Lock-in is more of a threat when using cloud compared with non-cloud infrastructure because of this inherent flexibility. The buyer is free to consume what it needs when it needs it, but the cloud provider is free to make changes as well. The provider could increase prices spontaneously with only a few weeks’ or even days’ notice (although this doesn’t happen in practice today). This would not breach any contract, as the consumer would be made aware of the new price and would not be obliged to consume or pay if they do not think it is fair value.

Realistically, few organizations can just “switch off” their mission-critical workloads because prices have gone up. They are locked into a venue as they always have been, but with cloud they are more beholden to price increases. Because price changes can happen quickly, if organizations decide to migrate to a different provider, they typically have only a few days’ notice to act before the increases take effect — and there are egress fees when exiting an existing cloud service (which can be significant), as well as ingress fees when joining a new service.

The cloud model does expose the buyer to unexpected price increases. However, if cloud providers spontaneously reduce their prices, buyers receive instant cost savings. So far, cloud pricing overall has trended downward — but there are no guarantees this will always be the case. In 2018, Google increased the prices of its Maps API (a cloud service that allows its maps to be integrated into applications) by 1,400%. Developers didn’t have to use the Maps API if they didn’t agree with the price change — but for many, the API had already been integrated into their applications. When the change happened, they had two choices: switch off the app or pay the higher price. In this case, moving to a different maps provider would not be trivial. Developers would need to change the application code to communicate with a new mapping service.

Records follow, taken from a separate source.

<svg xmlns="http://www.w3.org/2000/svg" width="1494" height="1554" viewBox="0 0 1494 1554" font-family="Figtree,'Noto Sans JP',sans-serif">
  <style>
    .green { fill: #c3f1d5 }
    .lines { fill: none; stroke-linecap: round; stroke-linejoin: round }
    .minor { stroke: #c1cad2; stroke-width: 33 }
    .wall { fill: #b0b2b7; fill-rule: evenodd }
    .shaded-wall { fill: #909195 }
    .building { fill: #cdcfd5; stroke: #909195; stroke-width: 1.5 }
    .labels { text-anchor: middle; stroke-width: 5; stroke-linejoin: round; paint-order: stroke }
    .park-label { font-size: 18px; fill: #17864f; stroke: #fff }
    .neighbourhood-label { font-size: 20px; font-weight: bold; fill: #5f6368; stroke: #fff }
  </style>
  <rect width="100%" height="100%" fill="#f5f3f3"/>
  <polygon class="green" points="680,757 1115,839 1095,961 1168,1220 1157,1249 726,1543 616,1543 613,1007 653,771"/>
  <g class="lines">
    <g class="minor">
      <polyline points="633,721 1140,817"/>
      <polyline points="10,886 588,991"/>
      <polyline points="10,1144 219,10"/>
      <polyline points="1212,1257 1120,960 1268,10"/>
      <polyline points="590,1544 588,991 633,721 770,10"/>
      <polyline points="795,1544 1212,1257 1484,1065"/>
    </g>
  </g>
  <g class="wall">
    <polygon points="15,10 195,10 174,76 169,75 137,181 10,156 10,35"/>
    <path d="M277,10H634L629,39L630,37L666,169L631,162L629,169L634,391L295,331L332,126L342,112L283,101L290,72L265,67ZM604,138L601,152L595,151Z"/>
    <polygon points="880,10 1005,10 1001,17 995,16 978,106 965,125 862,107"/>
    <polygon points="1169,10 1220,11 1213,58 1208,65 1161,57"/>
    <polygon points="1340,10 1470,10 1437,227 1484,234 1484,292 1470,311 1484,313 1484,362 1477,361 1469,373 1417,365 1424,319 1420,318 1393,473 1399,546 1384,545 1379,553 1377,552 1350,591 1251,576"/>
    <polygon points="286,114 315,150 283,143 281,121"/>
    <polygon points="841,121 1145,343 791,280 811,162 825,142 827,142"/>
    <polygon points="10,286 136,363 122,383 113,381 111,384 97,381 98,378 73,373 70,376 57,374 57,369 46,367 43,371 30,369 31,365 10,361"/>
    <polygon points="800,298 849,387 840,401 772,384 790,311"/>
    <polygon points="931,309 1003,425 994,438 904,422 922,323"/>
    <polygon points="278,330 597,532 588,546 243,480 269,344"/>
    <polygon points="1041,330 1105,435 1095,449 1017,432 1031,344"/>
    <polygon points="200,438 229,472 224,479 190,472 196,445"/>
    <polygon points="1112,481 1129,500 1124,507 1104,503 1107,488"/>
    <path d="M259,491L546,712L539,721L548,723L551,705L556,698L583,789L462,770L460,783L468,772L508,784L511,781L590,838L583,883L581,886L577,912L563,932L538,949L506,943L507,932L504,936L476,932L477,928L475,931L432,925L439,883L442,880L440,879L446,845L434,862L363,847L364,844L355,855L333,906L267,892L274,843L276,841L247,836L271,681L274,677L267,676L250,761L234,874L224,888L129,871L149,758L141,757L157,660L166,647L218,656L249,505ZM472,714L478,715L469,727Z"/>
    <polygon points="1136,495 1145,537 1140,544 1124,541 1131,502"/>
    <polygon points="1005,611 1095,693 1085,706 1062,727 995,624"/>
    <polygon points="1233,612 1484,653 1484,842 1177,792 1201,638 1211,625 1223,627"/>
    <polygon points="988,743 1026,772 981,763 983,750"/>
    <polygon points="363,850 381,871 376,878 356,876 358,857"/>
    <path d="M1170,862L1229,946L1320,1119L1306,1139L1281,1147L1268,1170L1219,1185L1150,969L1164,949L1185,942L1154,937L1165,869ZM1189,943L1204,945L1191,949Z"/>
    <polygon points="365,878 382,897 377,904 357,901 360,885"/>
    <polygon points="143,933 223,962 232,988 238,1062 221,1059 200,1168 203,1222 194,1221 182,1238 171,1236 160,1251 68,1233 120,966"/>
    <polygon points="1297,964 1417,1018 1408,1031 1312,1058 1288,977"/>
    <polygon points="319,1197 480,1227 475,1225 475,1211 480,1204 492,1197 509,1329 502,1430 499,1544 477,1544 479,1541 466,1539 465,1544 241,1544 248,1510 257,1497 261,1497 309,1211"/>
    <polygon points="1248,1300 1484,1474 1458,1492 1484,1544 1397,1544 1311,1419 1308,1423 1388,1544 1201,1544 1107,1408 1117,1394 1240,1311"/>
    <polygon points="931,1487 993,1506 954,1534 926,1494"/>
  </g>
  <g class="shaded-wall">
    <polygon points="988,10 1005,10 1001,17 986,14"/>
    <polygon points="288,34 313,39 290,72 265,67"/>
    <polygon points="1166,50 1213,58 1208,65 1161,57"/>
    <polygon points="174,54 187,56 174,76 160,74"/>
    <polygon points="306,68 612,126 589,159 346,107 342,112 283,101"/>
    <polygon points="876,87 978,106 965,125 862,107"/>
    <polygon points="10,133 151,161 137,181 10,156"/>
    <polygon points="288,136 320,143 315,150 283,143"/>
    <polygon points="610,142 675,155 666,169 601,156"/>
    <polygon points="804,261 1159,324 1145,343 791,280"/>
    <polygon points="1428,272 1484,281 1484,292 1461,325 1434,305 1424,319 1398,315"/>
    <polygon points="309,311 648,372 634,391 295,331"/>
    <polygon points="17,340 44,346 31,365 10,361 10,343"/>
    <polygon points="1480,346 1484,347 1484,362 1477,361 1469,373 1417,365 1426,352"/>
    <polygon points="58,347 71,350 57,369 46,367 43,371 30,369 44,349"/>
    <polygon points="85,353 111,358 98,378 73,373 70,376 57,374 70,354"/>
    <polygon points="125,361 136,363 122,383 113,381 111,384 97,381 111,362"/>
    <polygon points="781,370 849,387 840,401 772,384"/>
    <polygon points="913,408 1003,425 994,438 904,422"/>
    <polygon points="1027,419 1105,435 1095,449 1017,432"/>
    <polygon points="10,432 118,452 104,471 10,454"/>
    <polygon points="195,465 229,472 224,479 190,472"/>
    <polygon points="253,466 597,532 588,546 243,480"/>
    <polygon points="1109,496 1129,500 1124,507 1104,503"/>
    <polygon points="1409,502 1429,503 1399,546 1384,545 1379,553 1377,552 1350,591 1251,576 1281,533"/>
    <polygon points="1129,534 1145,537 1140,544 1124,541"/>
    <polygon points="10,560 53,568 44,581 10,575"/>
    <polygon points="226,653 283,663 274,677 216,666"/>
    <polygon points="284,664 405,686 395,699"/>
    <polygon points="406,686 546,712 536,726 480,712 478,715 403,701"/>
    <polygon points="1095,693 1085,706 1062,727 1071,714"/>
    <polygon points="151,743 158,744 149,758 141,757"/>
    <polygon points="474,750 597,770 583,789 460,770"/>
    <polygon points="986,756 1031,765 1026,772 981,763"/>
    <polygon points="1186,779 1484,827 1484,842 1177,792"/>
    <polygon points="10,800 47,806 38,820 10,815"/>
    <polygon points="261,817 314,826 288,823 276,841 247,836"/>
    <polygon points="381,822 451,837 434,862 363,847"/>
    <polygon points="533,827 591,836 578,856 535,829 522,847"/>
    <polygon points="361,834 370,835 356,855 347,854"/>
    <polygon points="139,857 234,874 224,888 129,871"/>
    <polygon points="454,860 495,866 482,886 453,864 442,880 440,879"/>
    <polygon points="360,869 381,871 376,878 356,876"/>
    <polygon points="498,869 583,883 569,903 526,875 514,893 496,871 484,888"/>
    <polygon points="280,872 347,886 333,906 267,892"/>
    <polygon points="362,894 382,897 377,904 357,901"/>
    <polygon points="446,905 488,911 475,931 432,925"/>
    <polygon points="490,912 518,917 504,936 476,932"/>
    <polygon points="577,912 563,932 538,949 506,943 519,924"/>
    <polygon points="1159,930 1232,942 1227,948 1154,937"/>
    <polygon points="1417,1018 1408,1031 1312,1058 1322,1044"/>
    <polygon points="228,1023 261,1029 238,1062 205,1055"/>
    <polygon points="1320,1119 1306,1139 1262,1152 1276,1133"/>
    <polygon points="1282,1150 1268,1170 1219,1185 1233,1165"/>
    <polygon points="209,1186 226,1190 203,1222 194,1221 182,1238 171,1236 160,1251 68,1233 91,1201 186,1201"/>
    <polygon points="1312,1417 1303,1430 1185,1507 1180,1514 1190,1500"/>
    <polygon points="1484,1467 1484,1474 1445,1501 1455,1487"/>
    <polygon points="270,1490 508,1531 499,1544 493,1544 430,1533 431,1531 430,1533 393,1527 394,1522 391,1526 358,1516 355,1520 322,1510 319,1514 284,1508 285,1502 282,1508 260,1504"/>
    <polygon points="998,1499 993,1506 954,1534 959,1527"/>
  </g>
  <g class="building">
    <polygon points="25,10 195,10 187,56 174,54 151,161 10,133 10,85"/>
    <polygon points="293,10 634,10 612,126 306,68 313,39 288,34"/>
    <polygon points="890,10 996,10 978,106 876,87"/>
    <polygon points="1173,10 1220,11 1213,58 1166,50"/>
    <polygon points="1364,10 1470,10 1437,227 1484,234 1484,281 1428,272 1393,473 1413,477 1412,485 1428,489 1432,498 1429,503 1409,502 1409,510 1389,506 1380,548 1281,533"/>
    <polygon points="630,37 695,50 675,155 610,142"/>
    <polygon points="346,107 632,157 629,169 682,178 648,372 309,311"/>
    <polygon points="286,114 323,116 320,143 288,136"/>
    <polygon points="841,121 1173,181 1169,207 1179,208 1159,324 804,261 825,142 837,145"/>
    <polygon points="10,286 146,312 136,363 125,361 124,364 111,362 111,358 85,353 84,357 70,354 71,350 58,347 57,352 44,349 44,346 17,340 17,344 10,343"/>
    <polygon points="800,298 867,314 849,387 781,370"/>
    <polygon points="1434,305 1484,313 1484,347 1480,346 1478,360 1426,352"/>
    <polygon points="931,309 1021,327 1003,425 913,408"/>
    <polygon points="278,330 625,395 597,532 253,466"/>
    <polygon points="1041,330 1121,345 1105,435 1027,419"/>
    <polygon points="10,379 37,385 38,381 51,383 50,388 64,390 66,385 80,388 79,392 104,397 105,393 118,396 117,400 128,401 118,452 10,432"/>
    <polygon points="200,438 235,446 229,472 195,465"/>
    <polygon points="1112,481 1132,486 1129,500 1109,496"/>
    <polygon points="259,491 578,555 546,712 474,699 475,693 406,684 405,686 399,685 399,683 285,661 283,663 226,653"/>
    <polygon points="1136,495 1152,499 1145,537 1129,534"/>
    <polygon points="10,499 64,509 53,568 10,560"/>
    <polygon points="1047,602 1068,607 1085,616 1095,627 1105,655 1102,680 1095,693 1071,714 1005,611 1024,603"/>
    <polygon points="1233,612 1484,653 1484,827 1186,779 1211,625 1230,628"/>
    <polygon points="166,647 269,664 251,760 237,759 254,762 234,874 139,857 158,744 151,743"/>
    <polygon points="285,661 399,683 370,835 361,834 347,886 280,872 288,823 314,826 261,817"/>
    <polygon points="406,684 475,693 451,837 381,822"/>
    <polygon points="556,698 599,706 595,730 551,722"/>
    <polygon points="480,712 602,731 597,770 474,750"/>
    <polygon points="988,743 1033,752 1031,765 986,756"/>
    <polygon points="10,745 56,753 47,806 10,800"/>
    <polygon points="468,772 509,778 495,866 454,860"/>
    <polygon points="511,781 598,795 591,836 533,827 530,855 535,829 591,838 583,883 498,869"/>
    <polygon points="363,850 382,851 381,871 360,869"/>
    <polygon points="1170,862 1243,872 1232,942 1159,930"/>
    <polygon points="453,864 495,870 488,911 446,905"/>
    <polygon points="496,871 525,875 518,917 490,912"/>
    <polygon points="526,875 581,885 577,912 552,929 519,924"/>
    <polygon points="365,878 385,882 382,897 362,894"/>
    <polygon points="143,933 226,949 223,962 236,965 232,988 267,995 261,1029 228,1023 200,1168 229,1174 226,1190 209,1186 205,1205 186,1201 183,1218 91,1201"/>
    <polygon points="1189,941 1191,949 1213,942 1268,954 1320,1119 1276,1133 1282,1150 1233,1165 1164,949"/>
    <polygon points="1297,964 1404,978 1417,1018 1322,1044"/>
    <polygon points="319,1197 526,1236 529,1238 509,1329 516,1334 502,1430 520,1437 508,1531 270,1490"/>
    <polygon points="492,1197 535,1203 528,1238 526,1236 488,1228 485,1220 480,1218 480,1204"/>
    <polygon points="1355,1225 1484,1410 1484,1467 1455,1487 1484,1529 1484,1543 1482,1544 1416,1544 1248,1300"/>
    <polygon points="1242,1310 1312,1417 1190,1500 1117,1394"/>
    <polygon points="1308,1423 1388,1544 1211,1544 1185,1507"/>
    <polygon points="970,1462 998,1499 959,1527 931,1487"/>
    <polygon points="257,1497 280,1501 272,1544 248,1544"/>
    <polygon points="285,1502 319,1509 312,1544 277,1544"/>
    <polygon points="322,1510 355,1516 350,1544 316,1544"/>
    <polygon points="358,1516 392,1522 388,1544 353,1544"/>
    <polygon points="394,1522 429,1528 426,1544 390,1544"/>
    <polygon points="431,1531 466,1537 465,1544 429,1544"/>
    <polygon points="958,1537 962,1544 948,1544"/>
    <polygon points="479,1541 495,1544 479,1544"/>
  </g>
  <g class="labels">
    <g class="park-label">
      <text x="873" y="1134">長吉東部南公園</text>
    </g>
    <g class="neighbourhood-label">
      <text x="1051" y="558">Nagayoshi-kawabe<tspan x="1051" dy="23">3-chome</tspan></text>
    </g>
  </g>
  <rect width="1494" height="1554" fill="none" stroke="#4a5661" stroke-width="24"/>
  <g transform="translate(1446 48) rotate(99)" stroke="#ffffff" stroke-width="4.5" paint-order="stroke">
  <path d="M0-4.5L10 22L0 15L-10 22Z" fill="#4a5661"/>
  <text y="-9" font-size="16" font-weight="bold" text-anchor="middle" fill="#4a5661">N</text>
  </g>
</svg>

With traditional enterprise-owned (on-premises) and colocation infrastructure, prices may go up — but these do not have such an immediate effect as an on-demand service. Server prices might increase, but this will only be seen at the next server refresh. Existing servers can be “sweated” for longer to delay the impact of price changes (by delaying a server refresh). Colocation costs might increase, but this would take effect at the end of the contract term (not considering fluctuations with consumption-based models). The colo buyer is given more time to decide if migrating out is worthwhile before feeling the effect of an increase, whereas a cloud buyer is effectively forced into an increase; any decisions can happen only after the fact.

While cloud pricing has and continues to trend downward, there are no guarantees for the future. A server in an on-premises or colo facility that has already been paid for is inherently more predictable cost-wise than the future purchase of cloud capacity. A fixed-term, fixed-price colo contract is explicitly more stable than on-demand cloud pricing. Cloud buyers should plan now for their options to move venues if sharp cost increases are anticipated, to avoid the excess costs an unplanned migration typically entails.